Angka fantastis tersebut diduga kemudian menjadi sumber utama dalam skema distribusi dana hibah yang tidak transparan.
Selanjutnya, dana hibah yang dikuasai oleh Kusnadi tidak langsung disalurkan ke masyarakat penerima manfaat, melainkan didistribusikan melalui sejumlah koordinator lapangan (Korlap). Di antaranya, Hasanuddin dipercaya sebagai Korlap untuk enam wilayah, yaitu Kabupaten Gresik, Bojonegoro, Trenggalek, Pasuruan, Malang, dan Pacitan.
Sedangkan Jodi Pradana Putra mengkondisikan dana Pokmas di tiga daerah, yakni Kabupaten Blitar, Kota Blitar, dan Kabupaten Tulungagung.
Kemudian, Sukar yang bekerja sama dengan Wawan Kristiawan dan A. Royan sebagai Korlap di Kabupaten Tulungagung. Mereka bertugas mengelola alokasi dana Pokmas sesuai arahan, termasuk mengatur penyaluran maupun pelaksanaan program di daerah yang ditentukan.
Dalam praktiknya, para Korlap tersebut tidak hanya berperan sebagai penyalur, melainkan juga membuat dokumen administratif secara penuh. Mereka yang menyusun proposal permohonan dana hibah, menentukan jenis pekerjaan yang diajukan, menyusun Rencana Anggaran Biaya (RAB), hingga menyiapkan Laporan Pertanggungjawaban (LPJ).
Dari hasil penyaluran dana hibah pokir itu, muncul kesepakatan pembagian fee yang dinikmati oleh para pihak yang terlibat. Kusnadi diduga selaku penerima jatah utama diduga memperoleh bagian sebesar 15-20 persen.
"Para Korlap mendapatkan porsi sekitar 5-10 persen, sementara pengurus kelompok masyarakat (Pokmas) penerima hibah kebagian sekitar 2,5 persen.
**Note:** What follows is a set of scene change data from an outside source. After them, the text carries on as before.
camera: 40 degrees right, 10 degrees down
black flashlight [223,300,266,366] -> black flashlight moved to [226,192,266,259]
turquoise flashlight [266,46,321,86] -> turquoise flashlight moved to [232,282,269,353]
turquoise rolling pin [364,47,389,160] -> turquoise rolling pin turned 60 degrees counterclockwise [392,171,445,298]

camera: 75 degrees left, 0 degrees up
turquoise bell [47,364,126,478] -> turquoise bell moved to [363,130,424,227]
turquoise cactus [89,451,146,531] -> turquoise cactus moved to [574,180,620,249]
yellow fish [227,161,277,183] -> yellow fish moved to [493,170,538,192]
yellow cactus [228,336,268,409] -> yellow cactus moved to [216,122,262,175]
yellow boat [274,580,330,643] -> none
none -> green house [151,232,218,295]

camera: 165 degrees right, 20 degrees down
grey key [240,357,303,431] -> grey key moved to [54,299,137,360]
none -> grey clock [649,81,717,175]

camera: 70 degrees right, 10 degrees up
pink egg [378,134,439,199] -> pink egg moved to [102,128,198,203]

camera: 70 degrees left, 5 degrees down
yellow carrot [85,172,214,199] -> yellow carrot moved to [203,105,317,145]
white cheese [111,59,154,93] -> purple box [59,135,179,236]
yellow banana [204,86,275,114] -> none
Tidak berhenti di situ, admin pembuat proposal dan LPJ juga mendapatkan bagian sekitar 2,5 persen," kata Asep.
Skansal itu akhirnya berdampak pada semakin kecilnya jumlah dana hibah yang benar-benar sampai untuk program masyarakat.
Berdasarkan perhitungan, dana yang digunakan sesuai tujuan hanya sekitar 55–70 persen dari anggaran awal.